# Best wedge / under seat pack



## Homenetman (Feb 13, 2008)

I want to get an under seat pack (wedge?) but am concerned about it being too big and rubbing my shorts. So - any suggestions on the best, super small under seat pack. I only need a spare tub, CO2, and tire tools.


----------



## PJ352 (Dec 5, 2007)

Homenetman said:


> I want to get an under seat pack (wedge?) but am concerned about it being too big and rubbing my shorts. So - any suggestions on the best, super small under seat pack. I only need a spare tub, CO2, and tire tools.


That was exactly my criteria when looking for an under seat bag, so I went with this:
http://www.specialized.com/bc/SBCEqProduct.jsp?spid=25161
Fit a spare tube, an Ultraflate Plus with 12g cartridge and tire lever.


----------



## dekindy (Jul 7, 2006)

If you have a Fizik seat with the I.C.S. feature they have a small and medium size bag that fits rock solid and the I.C.S. makes it very convenient. Be careful, I had to warranty my saddle because the saddle part of the I.C.S. was defective. No problems once I figured that out.


----------



## John Nelson (Mar 10, 2006)

Any post that asks for the "best" of anything is a question that cannot be answered. Nobody needs the "best". You just need one that's good enough for your needs.


----------



## Dr. Nob (Oct 8, 2007)

John Nelson said:


> Any post that asks for the "best" of anything is a question that cannot be answered. Nobody needs the "best". You just need one that's good enough for your needs.


I agree 131.73%.

"Best" should be replaced "what is a good".


----------



## pdh777 (Oct 7, 2005)

Just something to think about - most people don't have this problem. 
Any under the seat pack that I have used that has a velcro wrap around the seat post catches on my shorts / tights etc. and messes up the fabric. Wasted two pair of shorts and a pair of tights this way. I ride a zero offset seat post - this may have simething to do with it.

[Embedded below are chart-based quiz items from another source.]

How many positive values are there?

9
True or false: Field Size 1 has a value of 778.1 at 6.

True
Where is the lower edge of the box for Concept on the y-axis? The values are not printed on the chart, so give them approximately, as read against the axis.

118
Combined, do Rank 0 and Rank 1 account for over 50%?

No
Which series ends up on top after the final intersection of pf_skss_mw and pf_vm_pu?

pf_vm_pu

Cannondale, trek and now Topeak make a pack that attaches under the seat only with a simple click in and click out mechanism, which also makes it easier to get at the items in your pack when needed. 

For me problem solved.


----------



## roadieKill (Jun 6, 2008)

ToPeak makes some excellent ones.
They even have ones that expand if you need them to.
Have a look at the Aero Wedges. 









http://www.topeak.com/products/Bags


----------



## mx_599 (Mar 22, 2007)




----------



## Homenetman (Feb 13, 2008)

Nice "beginners" forum - you don't even cut people slack for using the wrong term. Well...excuse me. 

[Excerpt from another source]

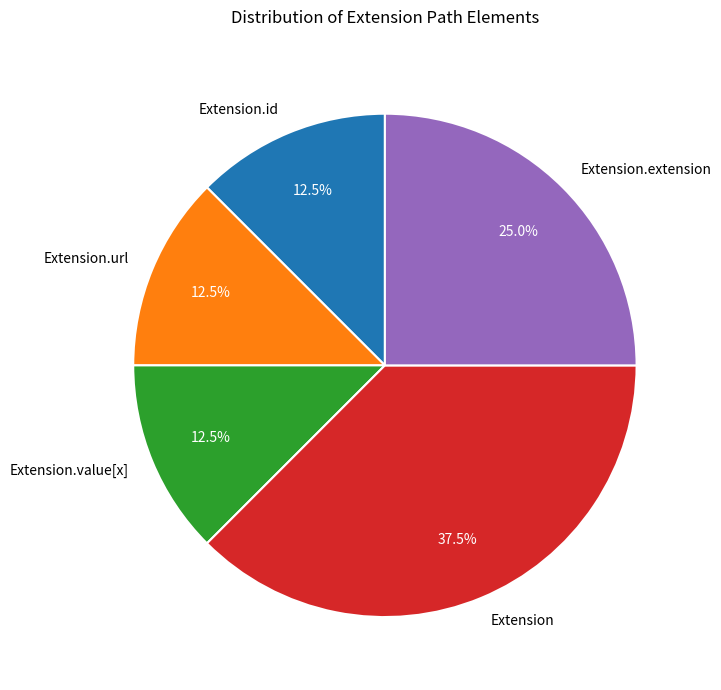

The Extension.id slice represents 7% of the pie. True or false?

False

So what is a "good" wedge / seat pack that doesn't rub shorts. Sounds to me like maybe that is a major problem and is difficult to find (Not "impossible" as I'm sure I'll be told nothing is "impossible.")


----------



## mx_599 (Mar 22, 2007)

Homenetman said:


> Nice "beginners" forum - you don't even cut people slack for using the wrong term. Well...excuse me.
> 
> So what is a "good" wedge / seat pack that doesn't rub shorts. Sounds to me like maybe that is a major problem and is difficult to find (Not "impossible" as I'm sure I'll be told nothing is "impossible.")

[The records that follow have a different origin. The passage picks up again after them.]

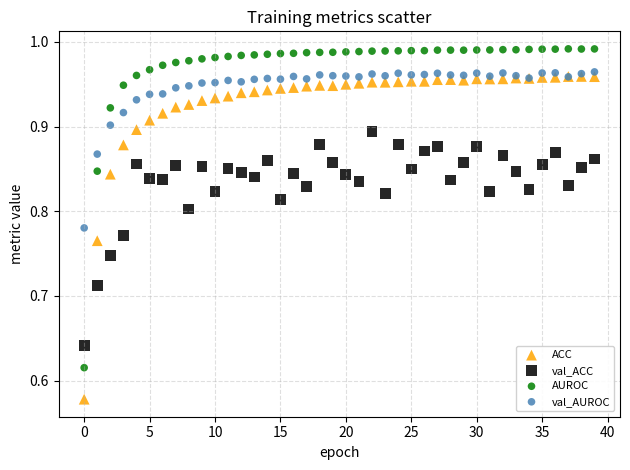

Which series has the widest spread of Y values?

ACC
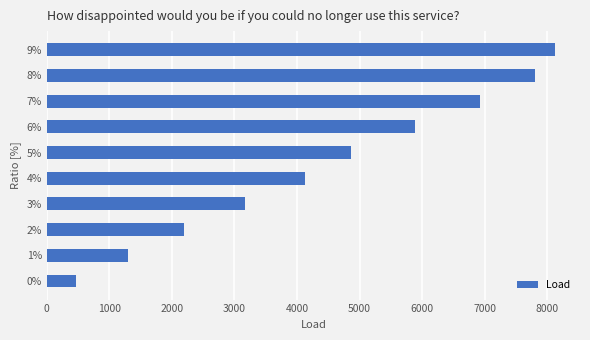

How many bars are there in total?

10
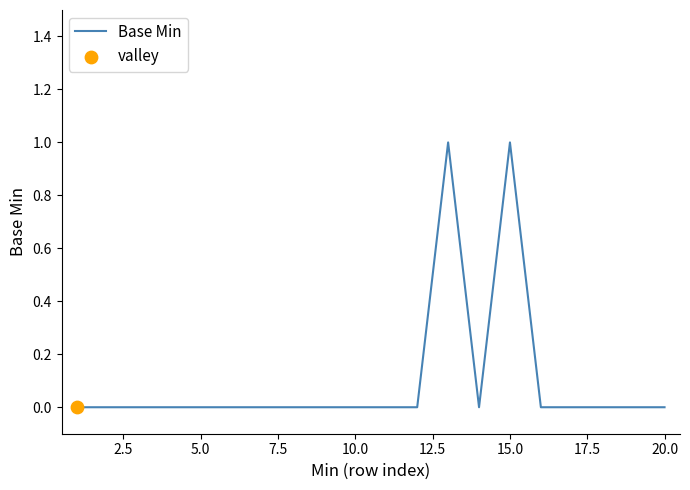

Is this an area chart (filled region under the line)?

No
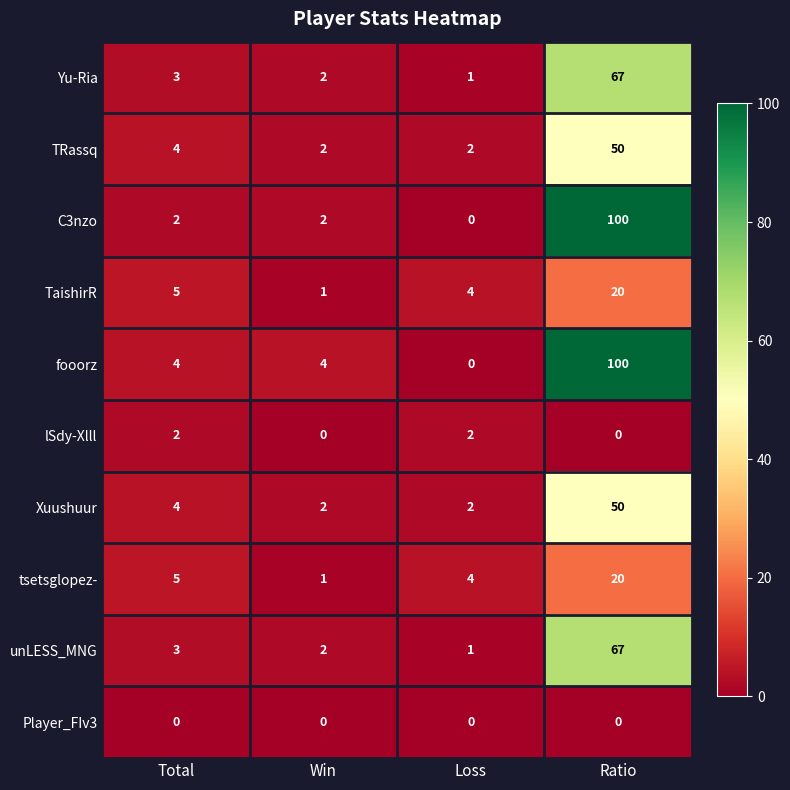

True or false: lSdy-Xlll has a value of 2 at Total.

True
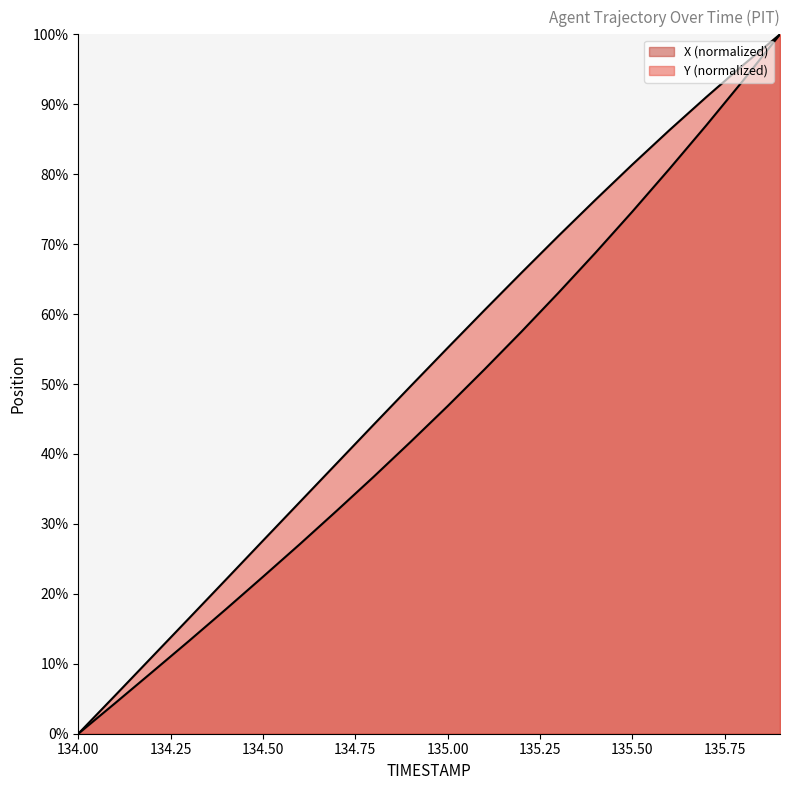

Is it true that Y equals 33.1 at 134.6?

True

i had the same problem with velcro and shorts until i found the one micro topeak pod posted above. it has no velcro and is so small it tucks away fully under seat. mind you, i need to carry the tube and pump in my jersey pocket. i use the topeak micro carbon pump.

inside the wedge pod i only have a multi tool, tire "iron", patch kit, and a CO2 pump.

take care

mx


----------